にじゅうさん
安定期に入ると、つわりも落ち着いてきた。この頃になると、お腹も大きくなってきて、本当にここに新しい命があることを実感するようになった。
「おめでとう、リリアン!」
ベネッタの家で料理を教えるついでに妊娠したことを話すと、ベネッタは祝福してくれた。
「名前は、やっぱりヴィクターなの?」
「ええ」
ベネッタの言葉に頷く。この世界は医療は発展しているので、先日、ついに性別がわかったのだった。男の子だったので、オーウェン様と相談してヴィクターと名付けることにした。もしかしたら、あの子とこの子はもう別の存在なのかもしれないけれど。ヴィクターはとても優しい子だったから、そう育ってくれるようにという祈りもこめて。
「そういえば、ベネッタも式はもうすぐでしょう? 楽しみね」
籍はもう入れているものの、結婚式はまだだった。ベネッタの仕事が落ち着くころを見計らって、する予定だった。私とオーウェン様も招かれているので、とても楽しみだ。
「ええ。式のために、最近ダイエットもしてるのよ」
「ベネッタは今のままで十分綺麗よ」
気を抜くと、横に大きくなりそうな私とは違って、ベネッタのプロポーションはバッチリだ。適度な運動ならともかく、ダイエットは必要なさそうだけれど……。

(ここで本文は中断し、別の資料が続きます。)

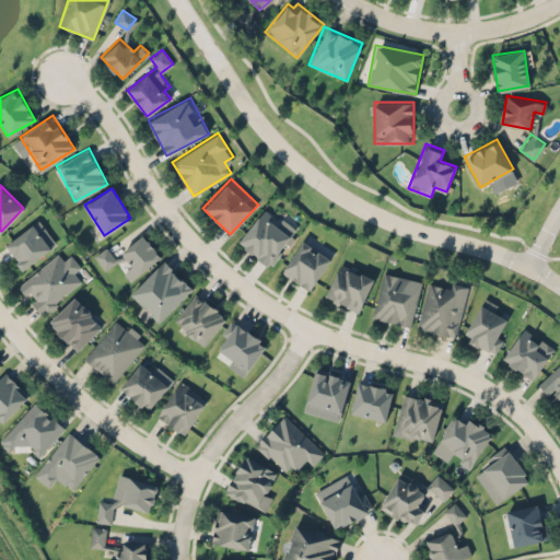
[(269,267),(296,229),(264,206),(236,244),(269,267)]
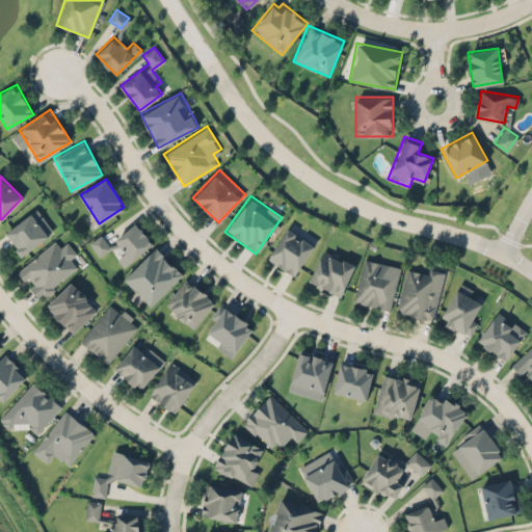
[(22,257),(54,230),(35,208),(3,234),(22,257)]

「ありがとう。でもね、やっぱり、サイラスに世界一綺麗だって思ってほしいから」
「! なるほど」
惚気られてしまった。それなら納得だわ。でも、無理なダイエットはしないようにね、と忠告だけして。馬に蹴られないように、再びお料理を開始したのだった。
ベネッタの結婚式はとても素敵だった。スッキリとしたシルエットのドレスはベネッタにとっても似合っていたし、なにより二人とも幸せそうだった。
「とっても素敵な式でしたね」
私がそういうと、オーウェン様は頷いた。
「ああ。そうだな」
ベネッタは妖怪や鬼だけでなくハーフにまで敵対心を持っている魔法軍に所属している。ベネッタが歩む道は平坦ではないかもしれないけれど。この二人ならきっと、大丈夫。そう思える素敵な式だった。
「あっ」
「どうした!?」
思わず声をあげた私にオーウェン様が慌てて近づく。
「いえ、今ヴィクターが動いたので、思わず」
「……そうか」
オーウェン様が頬を緩めて、私のお腹を撫でる。
「はやく会いたいですね」
「そうだな。健康に育ってくれるといい」
その日、私はヴィクターが庭を駆け回る夢を見た。